TE transcripts and TE-derived piRNAs in females assessed from RNA-Seq. (a) Expression level of TEs found upregulated in H♀m^wri♂ari and H♀ari♂m^wri ovaries. (b) Ping-pong signatures for 23–30 nt RNAs in D. H♀m^wri♂ari and H♀ari♂m^wri ovaries. Significant enrichment in 10-nt overlaps (i.e., ping-pong signatures) is considered when z-score > 2.58.

Figure 7

TE transcripts and TE-derived piRNAs in males assessed from RNA-Seq. (a) Expression level of TEs found upregulated in H♀m^wri♂ari and H♀ari♂m^wri testes. (b) Ping-pong signatures for 23–30 nt RNAs in D. H♀m^wri♂ari and H♀ari♂m^wri testes.
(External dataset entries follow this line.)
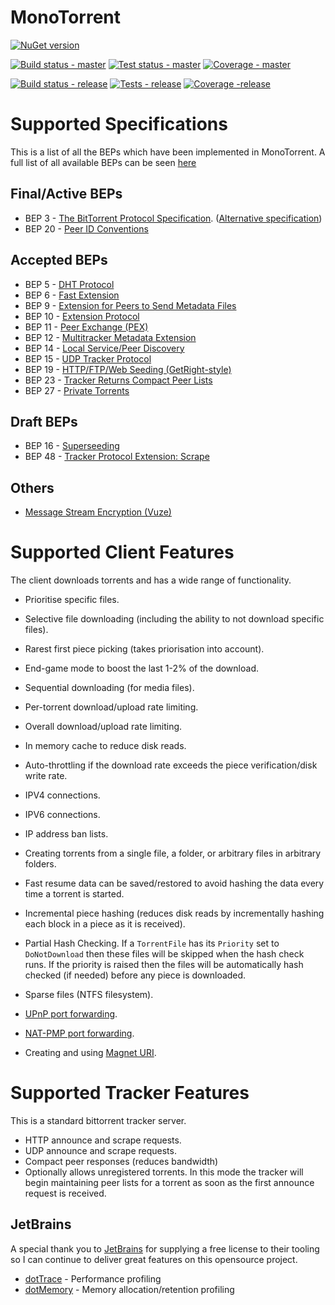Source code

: MonoTorrent
========

[![NuGet version](https://badge.fury.io/nu/monotorrent.svg)](https://www.nuget.org/packages/MonoTorrent/)

[![Build status - master](https://img.shields.io/azure-devops/build/alanmcgovern0144/MonoTorrent/2/master?label=Build%20%28master%29)](https://dev.azure.com/alanmcgovern0144/MonoTorrent/_build?view=runs&branchFilter=6) [![Test status - master](https://img.shields.io/azure-devops/tests/alanmcgovern0144/monotorrent/2/master?label=Tests%20%28master%29)](https://dev.azure.com/alanmcgovern0144/MonoTorrent/_build?view=runs&branchFilter=6) [![Coverage - master](https://img.shields.io/azure-devops/coverage/alanmcgovern0144/monotorrent/2/master?label=Coverage%20%28master%29)](https://dev.azure.com/alanmcgovern0144/MonoTorrent/_build?view=runs&branchFilter=6)
 
[![Build status - release](https://img.shields.io/azure-devops/build/alanmcgovern0144/MonoTorrent/2/monotorrent-1.0?label=Build%20%28release%29)](https://dev.azure.com/alanmcgovern0144/MonoTorrent/_build?view=runs&branchFilter=28) [![Tests - release](https://img.shields.io/azure-devops/tests/alanmcgovern0144/monotorrent/2/monotorrent-1.0?label=Tests%20%28release%29)](https://dev.azure.com/alanmcgovern0144/MonoTorrent/_build?view=runs&branchFilter=28) [![Coverage -release](https://img.shields.io/azure-devops/coverage/alanmcgovern0144/monotorrent/2/monotorrent-1.0?label=Coverage%20%28release%29)](https://dev.azure.com/alanmcgovern0144/MonoTorrent/_build?view=runs&branchFilter=28)



# Supported Specifications

This is a list of all the BEPs which have been implemented in MonoTorrent. A full list of all available BEPs can be seen [here](http://www.bittorrent.org/beps/bep_0000.html)

## Final/Active BEPs
* BEP 3  - [The BitTorrent Protocol Specification](https://www.bittorrent.org/beps/bep_0003.html). ([Alternative specification](https://wiki.theory.org/index.php/BitTorrentSpecification))
* BEP 20 - [Peer ID Conventions](http://www.bittorrent.org/beps/bep_0020.html)

## Accepted BEPs

* BEP 5  - [DHT Protocol](http://www.bittorrent.org/beps/bep_0005.html)
* BEP 6  - [Fast Extension](http://www.bittorrent.org/beps/bep_0006.html)
* BEP 9  - [Extension for Peers to Send Metadata Files](http://www.bittorrent.org/beps/bep_0009.html)
* BEP 10 - [Extension Protocol](http://www.bittorrent.org/beps/bep_0010.html)
* BEP 11 - [Peer Exchange (PEX)](http://www.bittorrent.org/beps/bep_0011.html)
* BEP 12 - [Multitracker Metadata Extension](http://www.bittorrent.org/beps/bep_0012.html)
* BEP 14 - [Local Service/Peer Discovery](http://www.bittorrent.org/beps/bep_0014.html)
* BEP 15 - [UDP Tracker Protocol](http://www.bittorrent.org/beps/bep_0015.html)
* BEP 19 - [HTTP/FTP/Web Seeding (GetRight-style)
](http://www.bittorrent.org/beps/bep_0019.html)
* BEP 23 - [Tracker Returns Compact Peer Lists](http://www.bittorrent.org/beps/bep_0023.html)
* BEP 27 - [Private Torrents](http://www.bittorrent.org/beps/bep_0027.html)

## Draft BEPs

* BEP 16 - [Superseeding](http://www.bittorrent.org/beps/bep_0016.html)
* BEP 48 - [Tracker Protocol Extension: Scrape](http://www.bittorrent.org/beps/bep_0048.html)

## Others
* [Message Stream Encryption (Vuze)](http://wiki.vuze.com/w/Message_Stream_Encryption)


# Supported Client Features

The client downloads torrents and has a wide range of functionality.

* Prioritise specific files.
* Selective file downloading (including the ability to not download specific files).
* Rarest first piece picking (takes priorisation into account).
* End-game mode to boost the last 1-2% of the download.
* Sequential downloading (for media files).
* Per-torrent download/upload rate limiting.
* Overall download/upload rate limiting.
* In memory cache to reduce disk reads.
* Auto-throttling if the download rate exceeds the piece verification/disk write rate.
* IPV4 connections.
* IPV6 connections.
* IP address ban lists.
* Creating torrents from a single file, a folder, or arbitrary files in arbitrary folders.
* Fast resume data can be saved/restored to avoid hashing the data every time a torrent is started.
* Incremental piece hashing (reduces disk reads by incrementally hashing each block in a piece as it is received).
* Partial Hash Checking. If a `TorrentFile` has its `Priority` set to `DoNotDownload` then these files will be skipped when the hash check runs. If the priority is raised then the files will be automatically hash checked (if needed) before any piece is downloaded.
* Sparse files (NTFS filesystem).

* [UPnP port forwarding](https://github.com/mono/Mono.Nat).
* [NAT-PMP port forwarding](https://github.com/mono/Mono.Nat).
* Creating and using [Magnet URI](https://en.wikipedia.org/wiki/Magnet_URI).


# Supported Tracker Features

This is a standard bittorrent tracker server.

* HTTP announce and scrape requests.
* UDP announce and scrape requests.
* Compact peer responses (reduces bandwidth)
* Optionally allows unregistered torrents. In this mode the tracker will begin maintaining peer lists for a torrent as soon as the first announce request is received. 


## JetBrains

A special thank you to [JetBrains](http://www.jetbrains.com/?from=monotorrent) for supplying a free license to their tooling so I can continue to deliver great features on this opensource project.

* [dotTrace](http://www.jetbrains.com/dottrace/?from=monotorrent) - Performance profiling
* [dotMemory](http://www.jetbrains.com/dotmemory/?from=monotorrent) - Memory allocation/retention profiling
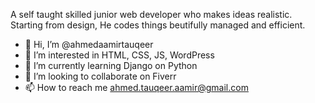 A self taught skilled junior web developer who makes ideas realistic. Starting from design, He codes things beutifully managed and efficient.


- 👋 Hi, I’m @ahmedaamirtauqeer
- 👀 I’m interested in HTML, CSS, JS, WordPress
- 🌱 I’m currently learning Django on Python
- 💞️ I’m looking to collaborate on Fiverr
- 📫 How to reach me ahmed.tauqeer.aamir@gmail.com

<!---
ahmedaamirtauqeer/ahmedaamirtauqeer is a ✨ special ✨ repository because its `README.md` (this file) appears on your GitHub profile.
You can click the Preview link to take a look at your changes.
--->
Significant enrichment in 10-nt overlaps (i.e., ping-pong signatures) is considered when z-score > 2.58.

Figure 8

piRNA pathway genes that act in the biogenesis of primary and secondary via piRNAs. (a) Heatmap representing gene expression in ovaries (left) and testes (right) of D. arizonae, D. m. wrigleyi, H♀m^wri♂ari and in H♀ari♂m^wri. Colors indicate the level of expression according to log2 of normalized counts (NC). (b) d_N/d_S ratio for the 33 genes involved in the piRNA pathway between parental species. The genes under negative relaxed selection (d_N/d_S > 0.3) for each comparison are identified in the plot.